If it were my father receiving such news, there would be tears, the blessed catch and release of tears. And then we would be done. My mother’s brown eyes fill, always, but rarely spill.

Now one of her hands rises to her chest, the other to her mouth in a classic gesture of grief. “Both of them?”

I nod.

She gasps, then slowly releases the breath. Some days, the litany continues—her brothers, her sister, uncles, aunts, her own dead child—until her mind is swept clear of the past. Today, though, there is only silence. Yes, I think. We are done here. Please, let us be done.

But she is not done. “My father?” she asks.

I nod yes.

She crosses both arms over her chest. “My mother too?”

“Your mother too.
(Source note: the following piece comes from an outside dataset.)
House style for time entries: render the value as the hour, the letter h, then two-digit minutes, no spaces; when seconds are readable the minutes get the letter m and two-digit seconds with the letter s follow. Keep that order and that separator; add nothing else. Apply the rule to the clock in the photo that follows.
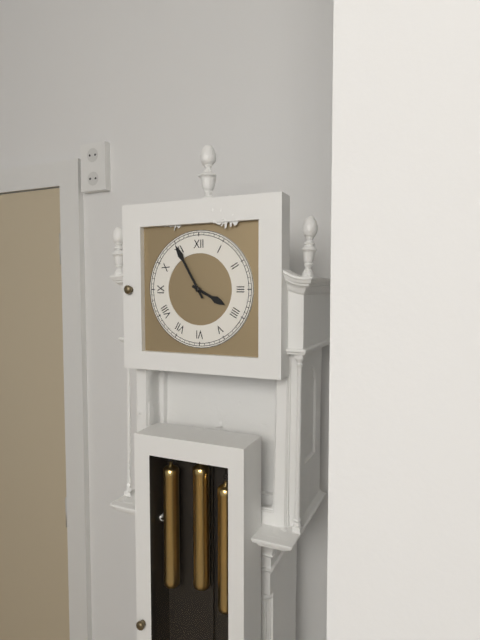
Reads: 3h55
I’m so sorry.”

Another deep breath, and she moves one hand to her throat. She swallows, audibly. Swallows again. I know what is coming. If and when I ask this question myself, decades from now, I know what I hope to hear.

I lower my head and look down at my lap. When Mother speaks, her voice is scratchy, ragged. “Did she. Suffer?”

I lift my head to meet my father’s eyes, red-rimmed and rheumy. Then force myself to look directly into my mother’s: “She went out quickly. There was no pain.”

Her hand moves from her throat to her lap. “Good,” she says, nodding. “That’s good.” She places one hand carefully over the other. For the moment, both hands are at peace. Her eyelids are growing heavy, she needs to sleep. When she wakes, tomorrow, and tomorrow, and tomorrow, it will be a new day. The doorbell will ring, the door will open, and there they will be—her mother in the pink cotton dress with the rickrack trim, her father in his best white shirt—and she will hurry to greet them.